Dog owners in the UK are advised to be on the alert to symptoms of a new-to-the-UK disease that is spread by ticks, after scientists confirm the country’s first outbreak of a virus called babesiosis. Within the last month, two dogs in Essex have died from the disease, and another three became seriously ill, requiring blood transfusions in order to remain alive.
The disease is being investigated by Public Health England and the Animal and Plant Health Agency, and in the meantime, dog owners are advised to learn as much as possible about the vector and symptoms of the disease, and stay alert to the possibility of infection.
In this article, we will look at babesiosis in more detail, including the areas of the country that are affected at present, what the disease means for dog, and steps that dog owners can take to avoid their dogs becoming infected. Read on to learn more.
Babesiosis is a disease that is prevalent in various parts of the world including the USA and South America, and is caused by the Babesia canis parasite, a single-celled organism that is carried by the bite of certain ticks in areas where the parasite is prevalent.
While there are many different tick species in the world, not all of them will potentially carry the disease-but the same species that can be a carrier for Lyme disease, another potential threat to the health of dogs in the UK, can also carry babesiosis.
The Babesia canis parasite that causes babesiosis is spread by ticks, making ticks a potential vector for the disease, but not its cause. When a tick latches onto the skin of a dog to feed, they can also pass on bacteria, parasites and infections, which enter the dog’s bloodstream through the tick’s bite.
This means that if a dog is bitten by a tick, they will be at risk of contracting tick-borne bacteria that can lead to disease, and while previously, Lyme disease was the big tick-related threat to dogs in the UK, now babesiosis is on the list of potential risks as well.

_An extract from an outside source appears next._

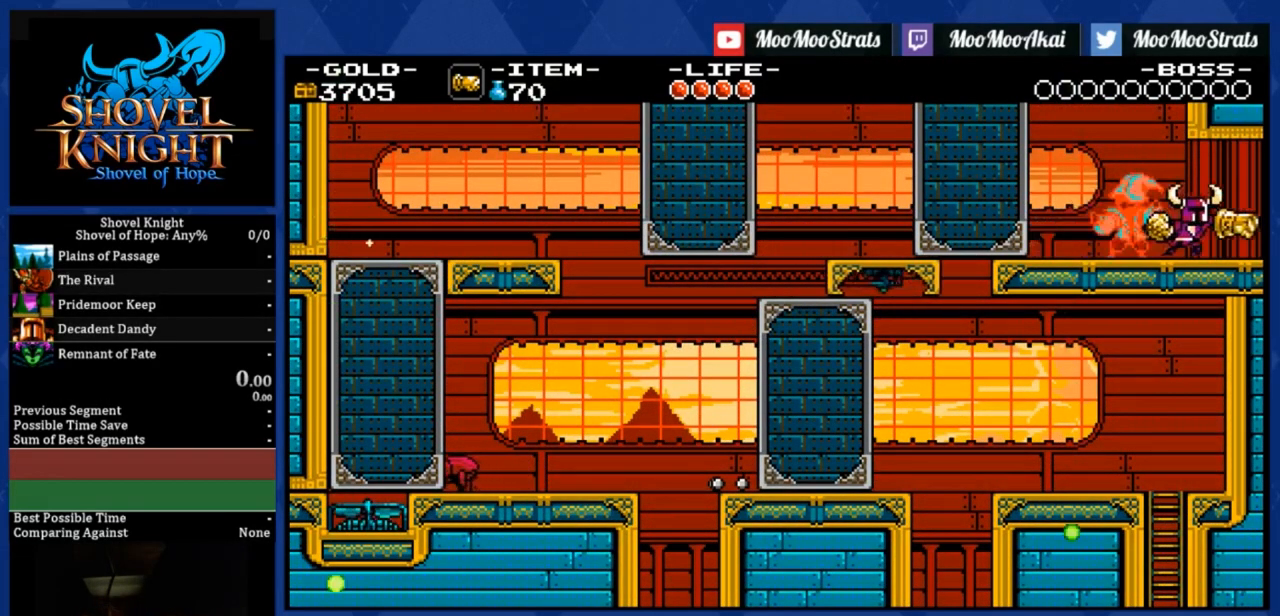
{"buttons": ["DPAD_RIGHT"], "right_stick": "center", "events": [[100, "CROSS", "up"]]}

Babesia canis has not been recorded or identified as a potential threat to the health of dogs in the UK before, and it is thought that the parasite could have been accidentally brought into the UK by means of ticks that arrived on animals coming into the UK from other countries.
None of the dogs that have been diagnosed with Babesiosis so far have travelled abroad themselves, and so it appears evident that they were infected in the UK after ticks carrying the parasite were brought into the country on another animal.

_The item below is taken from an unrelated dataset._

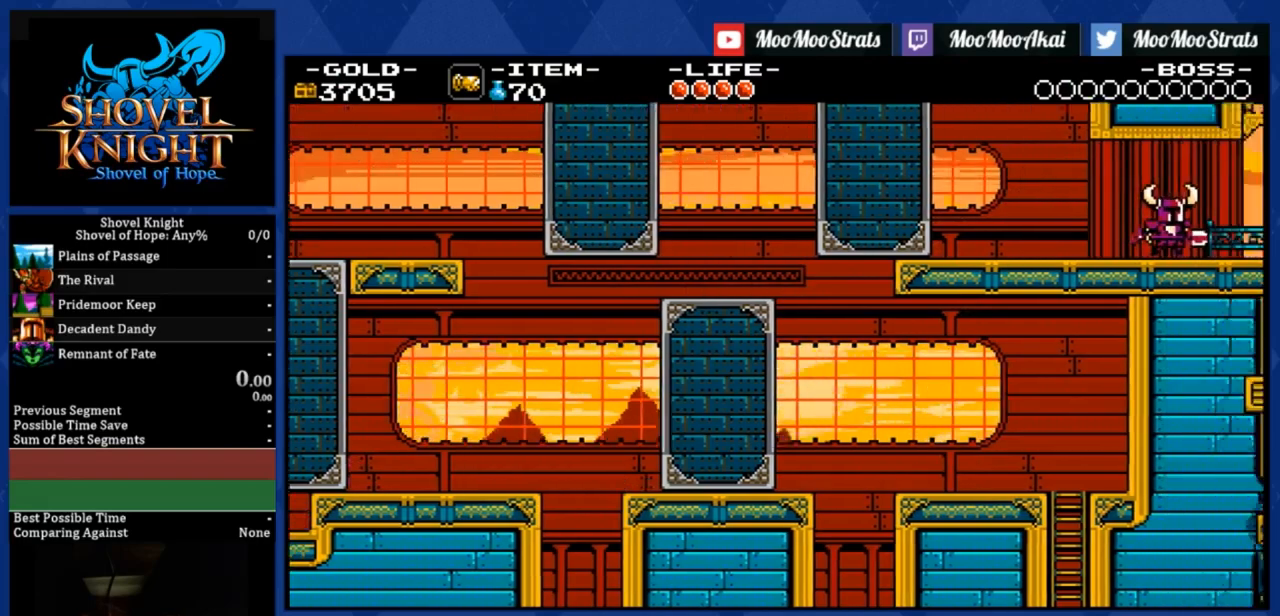
{"buttons": ["DPAD_RIGHT"], "right_stick": "center", "events": []}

Up until 2011, part of the Pet Passport Scheme regulations and rules was designed specifically to regulate the potential import of tick-borne diseases, and all dogs being brought into the UK or Ireland from anywhere else in the world had to be treated for ticks shortly before entry.
However, this part of the Pet Passport Scheme regulations was scrapped in 2011, to bring the UK’s policies in line with those in the rest of the EU-and disease specialists and veterinary surgeons at the time predicted that the transmission and outbreak of exotic tick-borne diseases in the UK was likely to be a consequence-and unfortunately, it would seem that they have been proven correct.
At present, all of the dogs that have been diagnosed with babesiosis live in the Essex area, and further investigation has found ticks carrying the Babesia canis parasite in the Harlow area, leading to Harlow Council itself advising dog owners to keep their dogs away from popular dog walking areas between Tendring Road, and Second Avenue/Third Avenue in the town, in order to reduce the risk of infection.
However, dog owners in other areas of the country too should not relax entirely, because experts say that it will be virtually impossible to restrict the outbreak to a localised area and stop the parasite being carried to other areas of the country by ticks, as wildlife including foxes, rabbits and hedgehogs can carry ticks and help to spread them.
It is virtually impossible to limit the spread of a tick-borne disease due to the prevalence of parasites, and how easily dogs can pick up ticks when out and about. However, you can reduce the risk of transmission by keeping your dog away from fields or areas where you know ticks tend to be found, and also, by checking your dog over very carefully every time you come back in from a walk to see if they have picked any up-and removing them straight away.
Being vigilant to the symptoms of babesiosis is important too, as the sooner the disease is identified, the sooner you can get professional help, and give your dog the best chance of survival.
Dogs with babesiosis become highly anaemic due to the dog’s own immune response to the presence of the parasite, so lethargy, paleness and weakness and strong indications of something being wrong. A high fever, blood in the urine and other general indications of ill health that can come on quickly may all be indicative of babesiosis too, and so be extra vigilant about ticks over the coming months, and act quickly if you spot a potential problem-it may save your dog’s life.